Когда Фринк оставлял работу, на его верстаке лежал недоделанный «Кольт» времен Дикого Запада. Он собственноручно изготовил формы, произвел отливку и уже работал над ручной доводкой. Спрос на оружие ближнего боя времен гражданской войны и завоевания Дикого Запада по-прежнему оставался высоким. Компания «У-М» реализовывала столько товара, сколько Фринк успевал сделать. Это и было его специальностью.

Фринк медленно подошел к своему станку и взял в руки еще неотполированный шомпол для револьвера. Еще три дня — и оружие готово. «Неплохая работа, — подумал он. — Эксперт, пожалуй, и отличит подделку, но коллекционеры-японцы не считаются здесь знатоками, они не имеют ни собственной точки зрения, ни материала для сравнения».

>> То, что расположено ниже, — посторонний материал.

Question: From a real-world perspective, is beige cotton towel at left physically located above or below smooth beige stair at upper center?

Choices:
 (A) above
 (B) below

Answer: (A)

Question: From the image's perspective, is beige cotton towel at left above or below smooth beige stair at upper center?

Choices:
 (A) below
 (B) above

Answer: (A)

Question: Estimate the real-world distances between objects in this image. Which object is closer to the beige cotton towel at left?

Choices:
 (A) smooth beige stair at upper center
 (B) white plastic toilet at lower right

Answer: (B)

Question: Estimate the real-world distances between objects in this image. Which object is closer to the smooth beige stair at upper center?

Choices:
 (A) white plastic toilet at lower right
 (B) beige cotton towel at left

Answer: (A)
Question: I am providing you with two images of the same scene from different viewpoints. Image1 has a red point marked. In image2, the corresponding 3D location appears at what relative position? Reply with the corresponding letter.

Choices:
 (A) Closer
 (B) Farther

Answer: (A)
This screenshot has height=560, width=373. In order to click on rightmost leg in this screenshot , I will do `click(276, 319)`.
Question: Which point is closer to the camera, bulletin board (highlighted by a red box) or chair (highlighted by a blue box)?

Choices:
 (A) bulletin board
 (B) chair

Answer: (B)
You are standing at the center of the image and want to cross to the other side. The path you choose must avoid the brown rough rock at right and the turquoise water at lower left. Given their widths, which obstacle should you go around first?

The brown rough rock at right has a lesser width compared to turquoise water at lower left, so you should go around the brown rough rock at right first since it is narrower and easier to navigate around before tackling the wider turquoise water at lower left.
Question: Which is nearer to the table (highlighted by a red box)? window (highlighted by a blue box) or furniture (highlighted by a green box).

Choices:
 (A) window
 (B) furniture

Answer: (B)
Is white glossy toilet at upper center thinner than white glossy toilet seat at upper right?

Им и в голову не приходило задаться вопросом, являются ли предметы купли-продажи в магазинах Западного Побережья подлинниками. Возможно, когда-нибудь они и проявят интерес… и тогда мина взорвется, а спрос упадет даже на подлинники. Согласно закону Грэхема, подделки сбивают цену подлинников. Несомненно, тут кроется причина умолчания во всех этих делах. В конечном-то счете довольными оставались все. Заводики в разных городах, производящие подобные предметы, исправно приносили устойчивую прибыль. Оптовики распространяли товар, торговцы в розницу охотно его выставляли и рекламировали, а счастливые коллекционеры тащили «бесценные» покупки домой и приводили в изумление коллег, соседей и подружек.

Подобно послевоенным бумажным деньгам, антиквариат продолжал оставаться в цене до тех пор, пока она не подвергалась сомнению. Ложь еще никому не наносила и не нанесет ущерба до самого Судного дня. А тогда все так или иначе потеряет всякую цену. Но пока никто об этом не вспоминал; даже те, кто кормился от реализации предметов «старины», старались не думать о том, чем занимаются, сосредоточивая основное внимание на чисто технической стороне вопроса.

— Когда ты перестал проектировать оригинальные предметы? — спросил Мак-Карти.

Фринк пожал плечами.

— Да уже много лет назад. Мне чертовски хорошо удавались копии, однако…

— Знаешь, о чем я думаю? Даже тебя заразила гитлеровская пропаганда. Ты поверил в неспособность евреев творить, они, мол, могут лишь торговать и посредничать. — Мак-Карти устремил на Фринка немигающий взгляд.

— Может, и так, — признался Фринк.

— А ты попробуй. Сделай какой-нибудь оригинальный узор. Или начни работать непосредственно по металлу. Развлекись. Вспомни детство.

— Нет.

— Тебе недостает уверенности, Фрэнк. Ты полн стью утратил веру в собственные силы. Очень жаль, уж мне-то хорошо известно, сколь многое от этого зависит. — Мак-Карти отошел от станка.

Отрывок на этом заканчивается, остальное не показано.